4.Attribute Extraction
In the attribute extraction section, our goal is to extract relevant attributes of characters and sequences from the web novel “Lord of the Mysteries.” These attributes include, but are not limited to, characters’ aliases, gender, promotion pathways, as well as the names of countries and their capitals. To achieve this goal, we took the following steps:
- Utilization of Structured Data: We first extracted structured data from the introduction section of Baidu Encyclopedia. Since the introduction typically presents key information in table format, this facilitated our attribute extraction.
- Anomaly Filtering: During the extraction process, we noticed that some attributes might be anomalous or unrelated to the novel’s plot. To ensure data quality and relevance, we filtered and removed these attributes.
- Irrelevant Attribute Filtering: In addition to anomalous attributes, we also needed to remove those attributes that were unrelated to the novel’s plot, such as information about TV adaptations or other derivative works.
- Attribute Dictionary Construction: After filtering and screening, we organized the extracted attributes in a dictionary-like format, with each attribute represented as a key-value pair.
- Writing to JSON File: Finally, we saved the constructed attribute dictionary into a JSON file for ease of subsequent data analysis and application.

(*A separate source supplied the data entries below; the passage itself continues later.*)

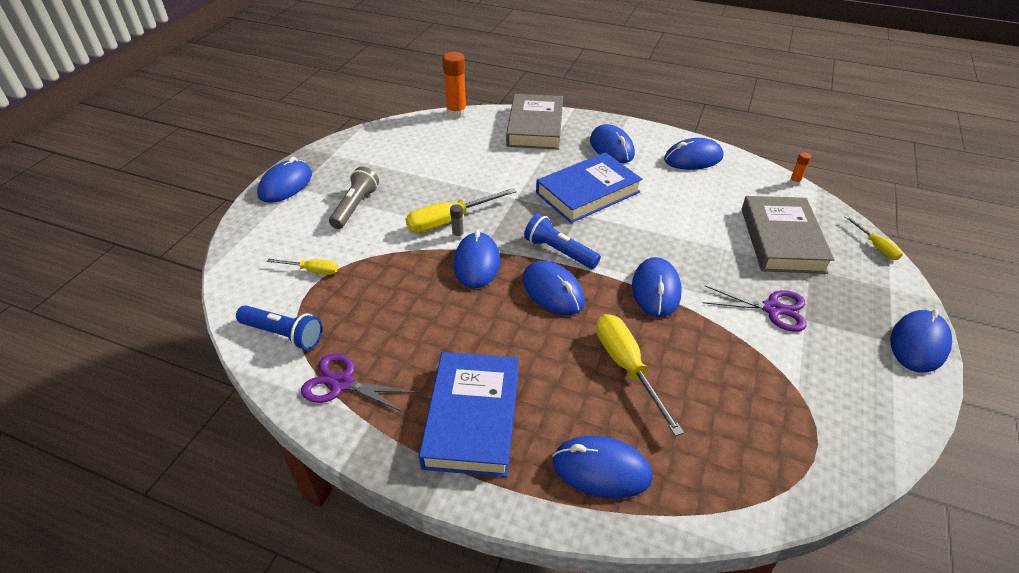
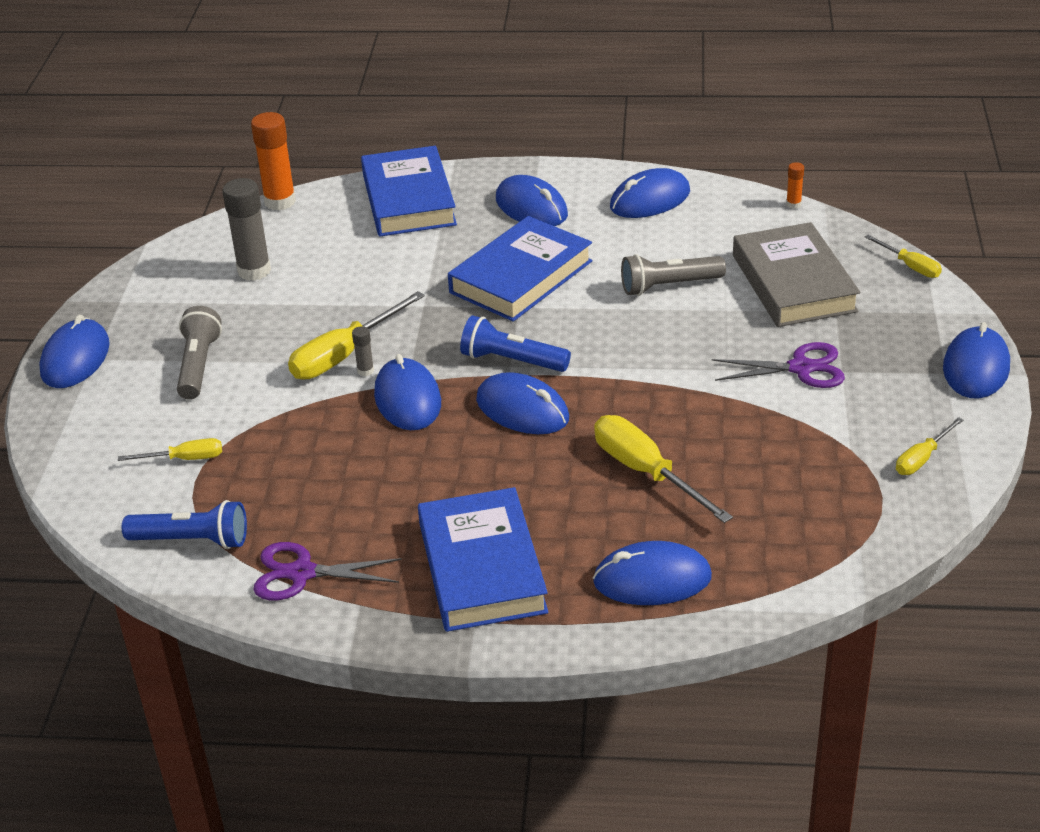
camera: 15 degrees left, 5 degrees down
(420, 152) = (254, 271): none -> grey glue stick
(535, 127) = (408, 199): grey book -> blue book
(656, 290) = (653, 378): blue mouse -> none
(688, 221) = (669, 286): none -> grey flashlight
(859, 416) = (922, 458): none -> yellow screwdriver

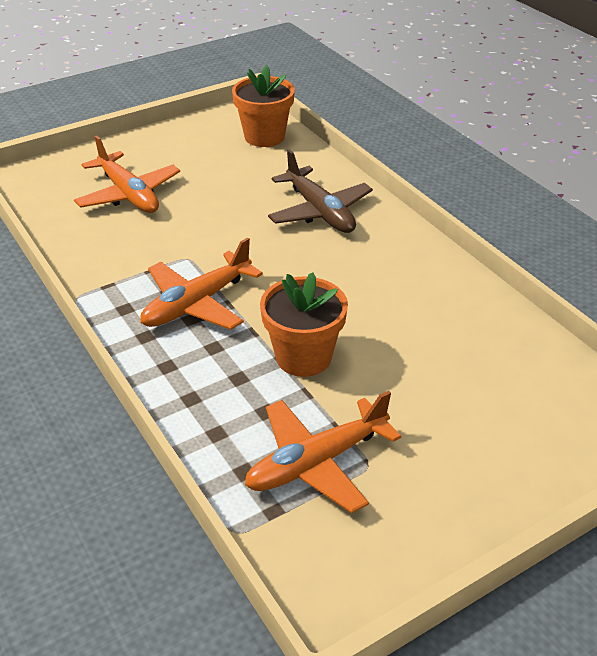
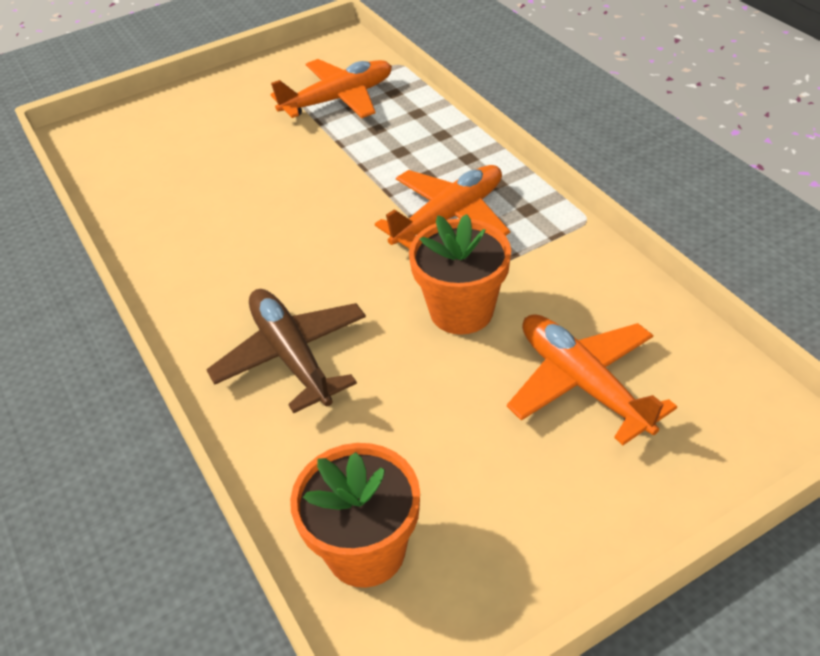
camera: 175 degrees left, 5 degrees up
(303, 357) = (339, 170): orange flower pot -> orange flower pot (461, 311)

Example of the Content and Structure of Attributes:
{“characters”: [
{“name”: “Klein Moretti”,
“aliases”: [“Zhou Mingrui”, “The Fool”],
“gender”: “Male”,
“promotion_path”: “The Fool pathway”
},
{“name”: “Alger Wilson”,
“aliases”: [“The Hanged Man”, “The Overthrower”],
“gender”: “Male”,
“promotion_path”: “The Tyrant pathway”}],
“countries”: [
{“name”: “Ruen”,
“capital”: “Beckland”,
“official_language”: “Ruenese”,
“major_religions”: [“Church of the Night Goddess”, “Church of the Storm”, “Church of Steam and Machinery”, “Church of the Earth Mother”],
“currency”: [“Copper Penny”, “Silver Suler”, “Gold Pound”]
}]}
This summarizes our work and results in the attribute extraction section. Through these steps, we effectively extracted useful attribute information from the original text and saved it as structured data.
5.Visualization and Knowledge Q&A
We imported the knowledge graph into Neo4j for visualization, with some parts of the graph displayed below.
At the same time, we also implemented a simple question-answering system.